══ Data excerpts

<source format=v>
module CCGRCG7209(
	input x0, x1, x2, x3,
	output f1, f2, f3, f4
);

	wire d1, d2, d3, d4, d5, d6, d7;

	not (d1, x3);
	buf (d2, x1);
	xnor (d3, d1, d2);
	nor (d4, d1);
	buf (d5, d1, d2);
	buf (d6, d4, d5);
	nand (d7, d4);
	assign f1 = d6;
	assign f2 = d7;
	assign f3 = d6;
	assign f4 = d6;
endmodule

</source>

════
══ Data excerpts

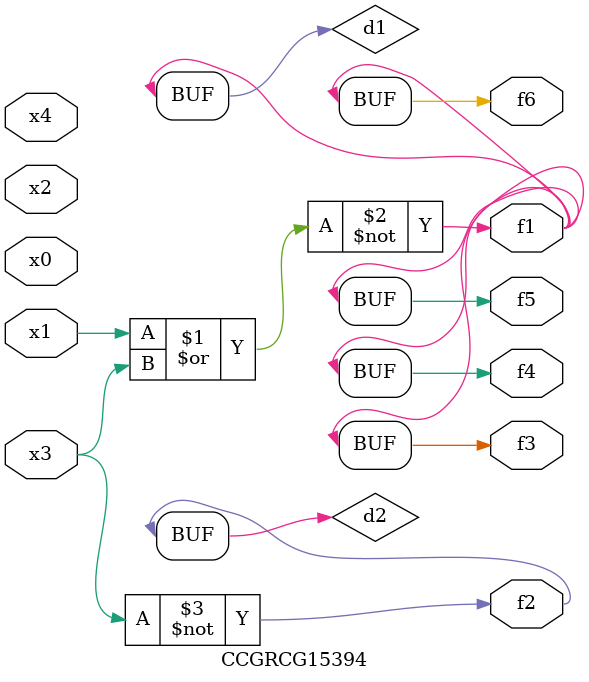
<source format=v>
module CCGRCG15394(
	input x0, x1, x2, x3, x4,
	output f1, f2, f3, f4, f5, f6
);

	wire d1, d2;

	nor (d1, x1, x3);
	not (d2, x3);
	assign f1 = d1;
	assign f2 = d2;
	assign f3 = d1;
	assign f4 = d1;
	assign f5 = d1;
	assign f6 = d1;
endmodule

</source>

════
══ Data excerpts

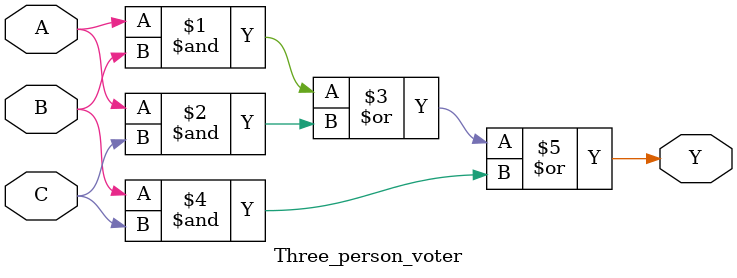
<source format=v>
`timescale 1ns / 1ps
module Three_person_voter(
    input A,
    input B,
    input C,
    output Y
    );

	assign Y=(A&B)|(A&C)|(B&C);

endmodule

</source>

════

◆ What you will do
Search the data for the string "assign" and copy out every line where it is found.

◆ Finished task
	assign f1 = d6;
	assign f2 = d7;
	assign f3 = d6;
	assign f4 = d6;
	assign f1 = d1;
	assign f2 = d2;
	assign f3 = d1;
	assign f4 = d1;
	assign f5 = d1;
	assign f6 = d1;
	assign Y=(A&B)|(A&C)|(B&C);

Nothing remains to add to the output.